Tremblez impies, c’est Pâques !

Bach

On peut être impie, athée ou libertin, comme on disait au XVIIème siècle de celui qui manifestait son indépendance d’esprit par rapport à l’Eglise, on est forcément touché par la grâce lorsque résonnent les premières notes de la « Passion Selon Saint Jean ».

Johann Sebastian Bach, meilleur compositeur de tous les temps, fait chanter la Passion du Christ à un chœur, un orchestre et à des récitants depuis 1724. Véritable polyphonie magistrale, elle est composée comme une liturgie.

Le violoncelle accompagne les voix des aria et chorals, puis cède la place à une viole de gambe toute en jambes, vibratos et virtuosité. Les cuivres répandent leur souffle chaud sur la salle, alors happée par les voix mélodieuses des solistes.

La semaine sainte vibre contre les murs en marbre et bois du théâtre des Champs Elysées. L’orchestra of the Age of Enlightenment a pris place avenue Montaigne mercredi 23 mars pour une représentation exceptionnelle, sous la direction de Stephen Layton. Si leur interprétation ne vaut pas celle du chef d’orchestre Karl Richter, quel pur bonheur de suivre la narration du ténor Evangéliste. C’est celui qui relate les évènements relatifs à la crucifixion de Jésus.

Captivé par sa voix, son articulation et sa ferveur, le spectateur, car il n’est plus seulement auditeur, devient un enfant qui écoute un conte avant de s’endormir, ravi. Brecht lui-même avait pour habitude de citer le premier récitatif de la « Passion selon Saint Jean » comme « un admirable exemple du caractère gestuel de la musique » [1], ainsi que nous le rappelle Hanns Eisler, compositeur et théoricien de la musique autrichien.
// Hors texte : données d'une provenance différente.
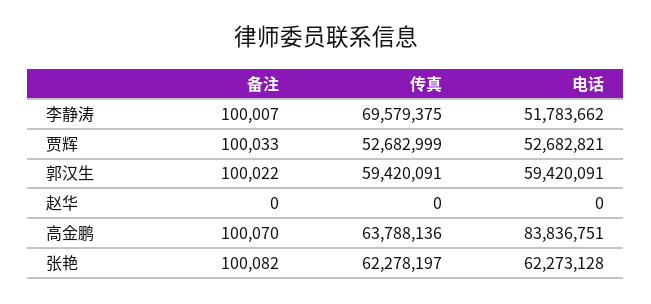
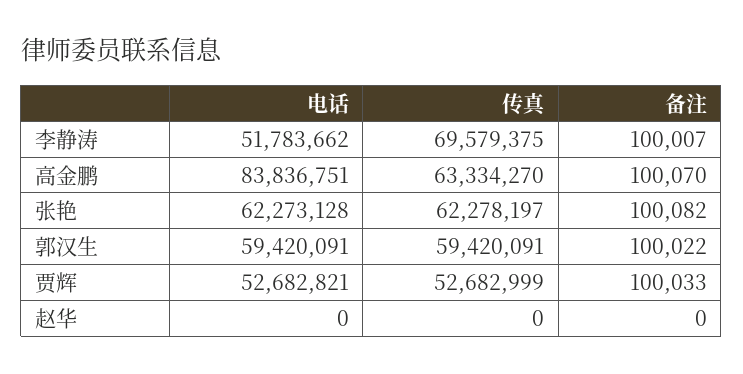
  {
    "备注": {
      "李静涛": 100007,
      "贾辉": 100033,
      "郭汉生": 100022,
      "赵华": 0,
      "高金鹏": 100070,
      "张艳": 100082
    },
    "传真": {
      "李静涛": 69579375,
      "贾辉": 52682999,
      "郭汉生": 59420091,
      "赵华": 0,
-     "高金鹏": 63788136,
+     "高金鹏": 63334270,
      "张艳": 62278197
    },
    "电话": {
      "李静涛": 51783662,
      "贾辉": 52682821,
      "郭汉生": 59420091,
      "赵华": 0,
      "高金鹏": 83836751,
      "张艳": 62273128
    }
  }

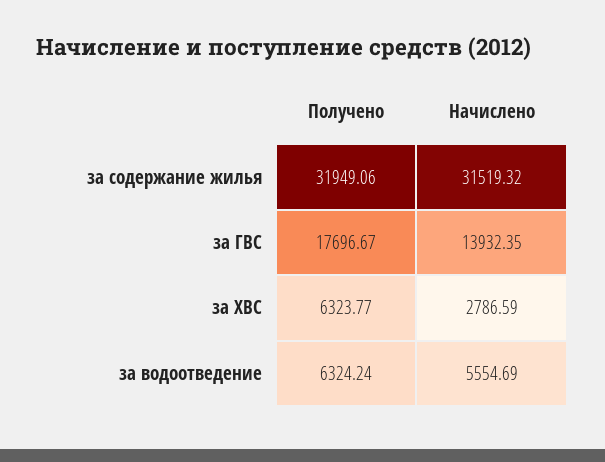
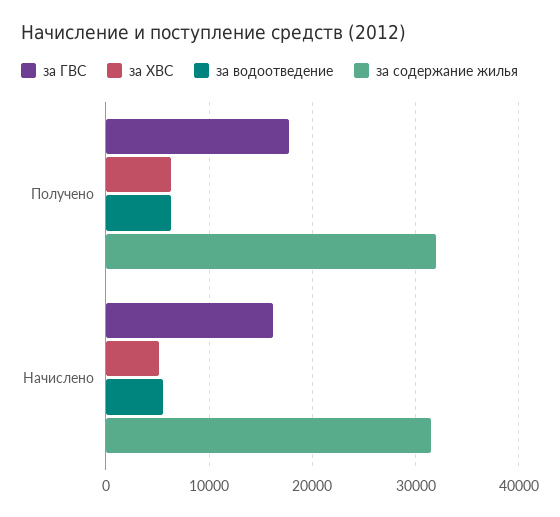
  {
    "за содержание жилья": {
      "Получено": 31949.06,
      "Начислено": 31519.32
    },
    "за ГВС": {
      "Получено": 17696.67,
-     "Начислено": 13932.35
+     "Начислено": 16000
    },
    "за ХВС": {
      "Получено": 6323.77,
-     "Начислено": 2786.59
+     "Начислено": 5000
    },
    "за водоотведение": {
      "Получено": 6324.24,
      "Начислено": 5554.69
    }
  }

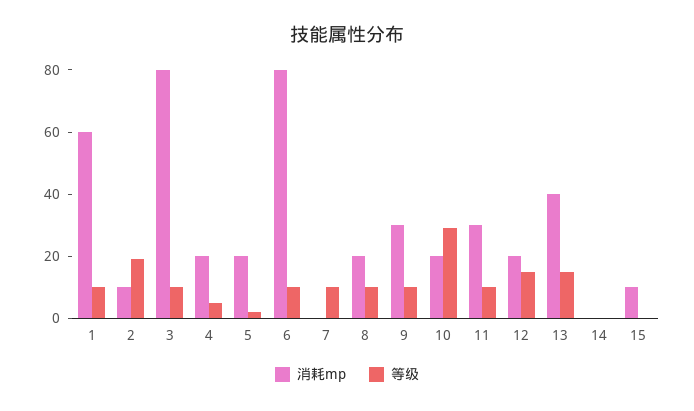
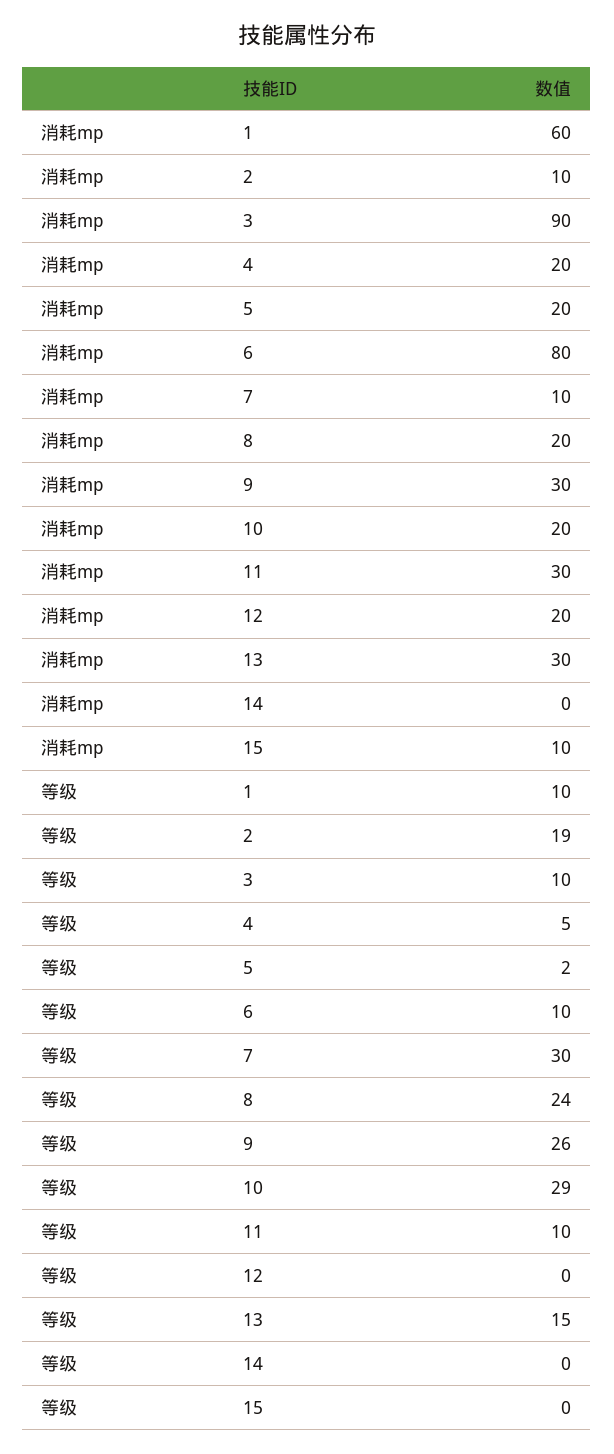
  {
    "消耗mp": {
      "1": 60,
      "2": 10,
-     "3": 80,
+     "3": 90,
      "4": 20,
      "5": 20,
      "6": 80,
-     "7": 0,
+     "7": 10,
      "8": 20,
      "9": 30,
      "10": 20,
      "11": 30,
      "12": 20,
-     "13": 40,
+     "13": 30,
      "14": 0,
      "15": 10
    },
    "等级": {
      "1": 10,
      "2": 19,
      "3": 10,
      "4": 5,
      "5": 2,
      "6": 10,
-     "7": 10,
+     "7": 30,
-     "8": 10,
+     "8": 24,
-     "9": 10,
+     "9": 26,
      "10": 29,
      "11": 10,
-     "12": 15,
+     "12": 0,
      "13": 15,
      "14": 0,
      "15": 0
    }
  }

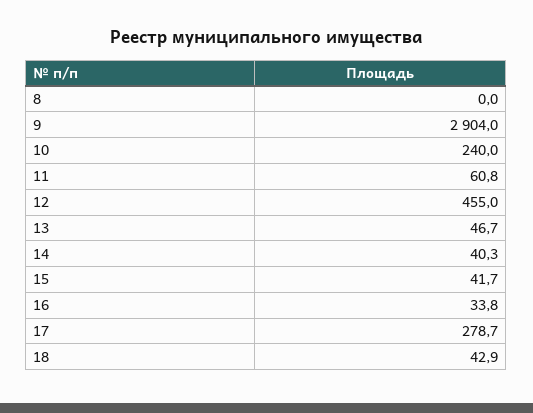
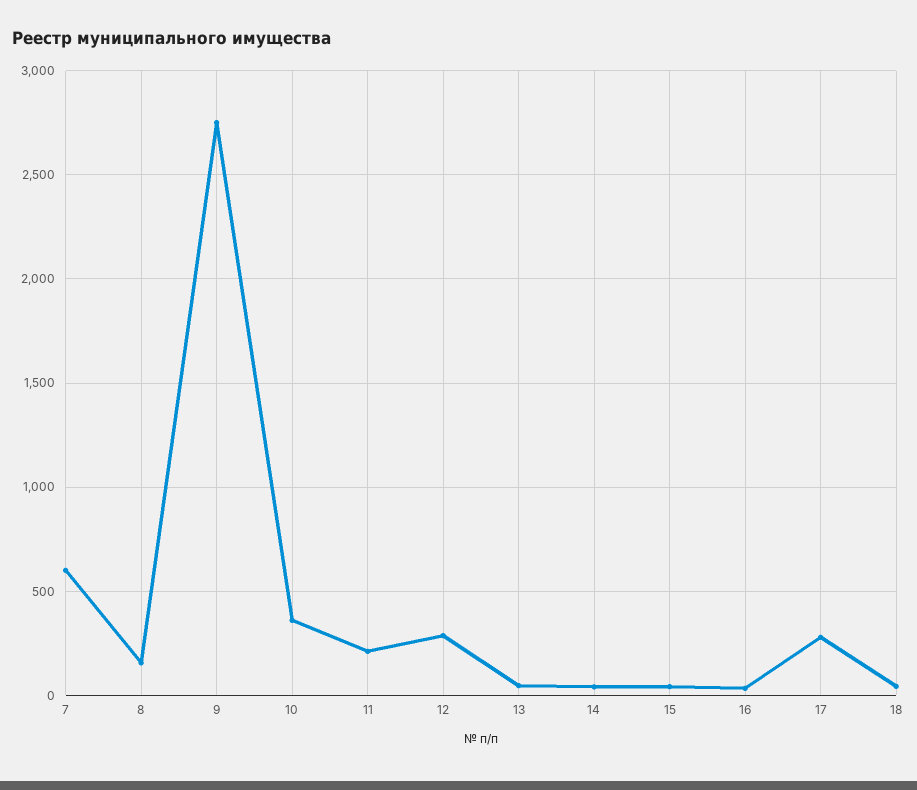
  {
-   "8": 0,
+   "8": 150,
-   "9": 2904,
+   "9": 2750,
-   "10": 240,
+   "10": 350,
-   "11": 60.8,
+   "11": 200,
-   "12": 455,
+   "12": 300,
    "13": 46.7,
    "14": 40.3,
    "15": 41.7,
    "16": 33.8,
    "17": 278.7,
-   "18": 42.9
+   "18": 42.9,
+   "7": 600
  }

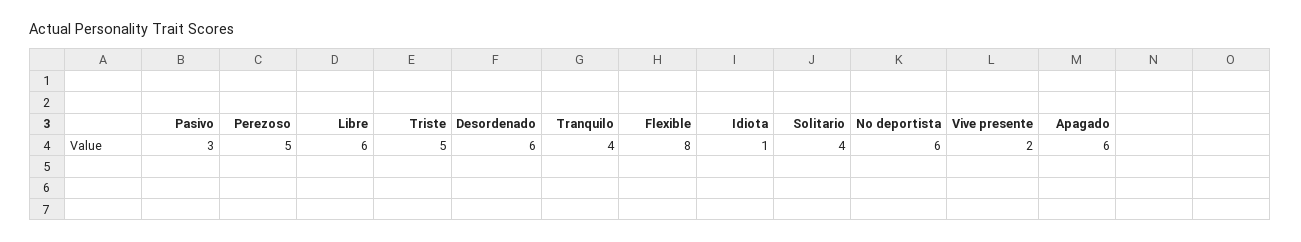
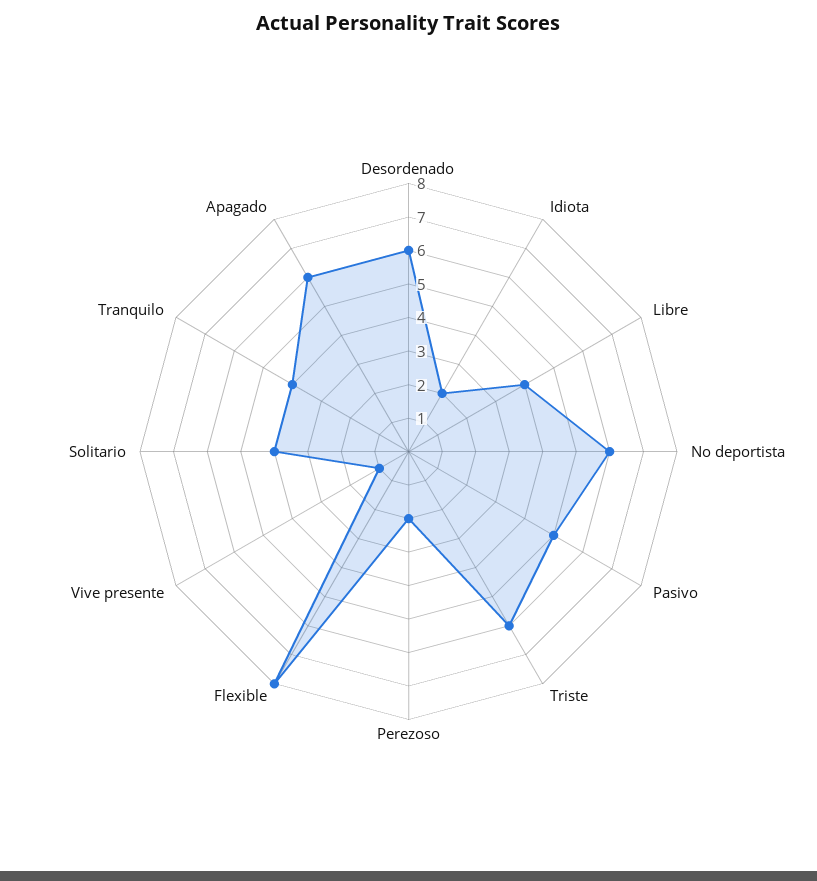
  {
-   "Pasivo": 3,
+   "Pasivo": 5,
-   "Perezoso": 5,
+   "Perezoso": 2,
-   "Libre": 6,
+   "Libre": 4,
-   "Triste": 5,
+   "Triste": 6,
    "Desordenado": 6,
    "Tranquilo": 4,
    "Flexible": 8,
-   "Idiota": 1,
+   "Idiota": 2,
    "Solitario": 4,
    "No deportista": 6,
-   "Vive presente": 2,
+   "Vive presente": 1,
    "Apagado": 6
  }

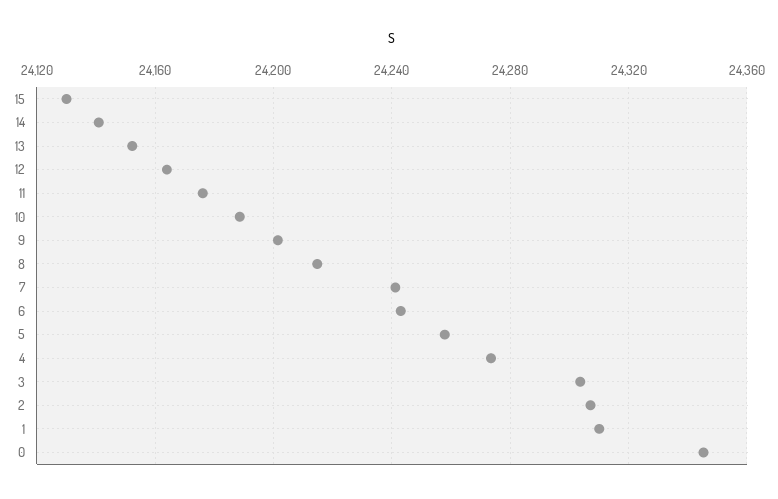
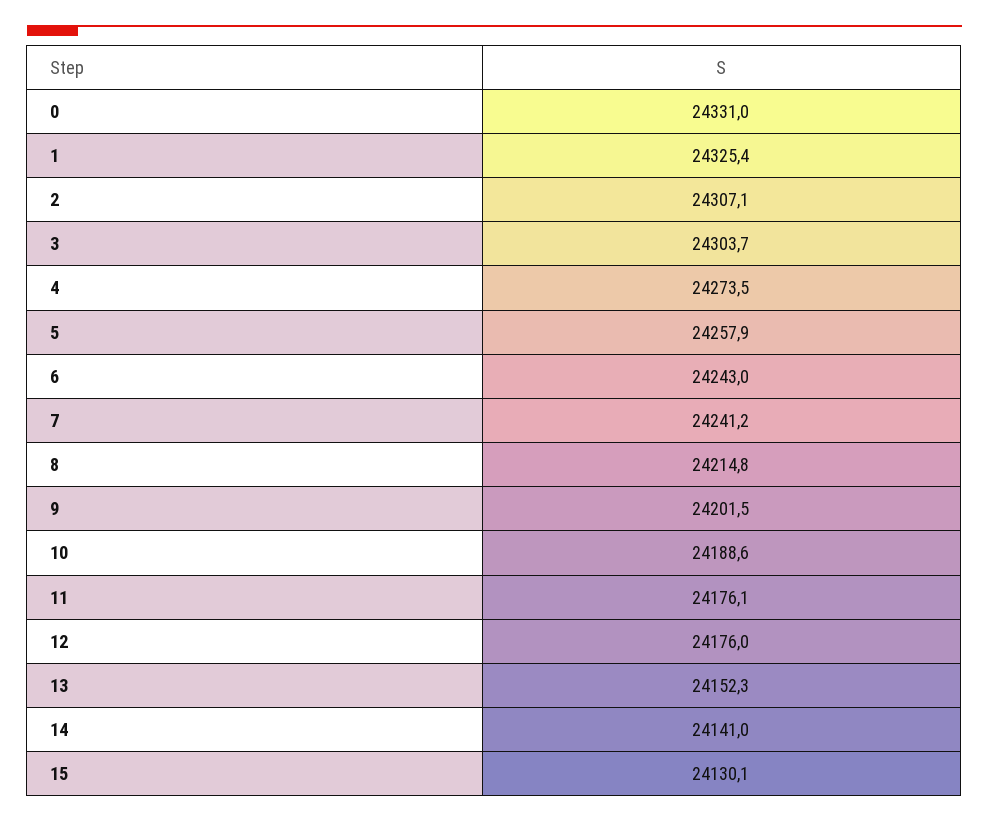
  {
    "15": 24130.1,
    "14": 24141,
    "13": 24152.3,
-   "12": 24165,
+   "12": 24176,
    "11": 24176.1,
    "10": 24188.6,
    "9": 24201.5,
    "8": 24214.8,
    "7": 24241.2,
    "6": 24243,
    "5": 24257.9,
    "4": 24273.5,
    "3": 24303.7,
    "2": 24307.1,
-   "1": 24310,
+   "1": 24325.4,
-   "0": 24345
+   "0": 24331
  }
On regrette un peu qu’il n’y ait que deux violoncelles, le second n’a d’ailleurs jamais sorti sa pique,famille ce qui assez incongru pour le noter. Le chœur composé de trente personnes est sublime, aérien, on a envie de reprendre avec lui « Jesus Von Nazareth » qui est scandé de nombreuses fois. Les solistes manquaient un peu de coffre et de splendeur, mais l’ensemble demeurait transcendant.

Car c’est bien un tout que cet oratorio : une gloire à la musique, aux voix, à la réflexion théologique, à l’art de la rhétorique, à l’esthétique baroque, et à la théâtralité.

Et on peut bien après tout, comme le suggérait Brecht, opérer une distanciation avec le propos, la religiosité, et tutoyer les blasphémateurs.

Passion


[1] Hanns Eisler: Gespräche mit Hans Bunge „Fragen Sie mehr über Brecht.“ Gesammelte Werke, Serie III, Bd 7. VEB Deutscher Verlag für Musik, Leipzig 1975.

(2) Illustation n°2 de Brueghel Jan the Elder, « The Sense of Hearing » – Oil on panel, 65 x 107 cm, Museo del Prado, 1618.

2 réponses à “Tremblez impies, c’est Pâques !”

  1. Boda dit :

    A noter la qualité du son et du jeu de la contrebassiste, ainsi que la présence du basson, par opposition à la timidité sonore des hautbois, référence essentielle chez Jean-Sebastien. Enfin, à oublier la médiocrité d’un public ignare qui applaudit avant le dernier morceau de l’œuvre, et applaudit sans respirer à la fin pendant X temps, attendant stupidement un bis. Un moment musical de grâce et un public de merde. Bravo pour l’analyse.

    • blog.linsolente@gmail.com dit :

      Comment ai-je pu oublier de mentionner la salle, stupide, qui crie « bravo » avant le point d’orgue, qui s’agite, qui s’étouffe, bouffie d’orgueil et de satisfecit ? Voilà qui est réparé, mon papou adoré.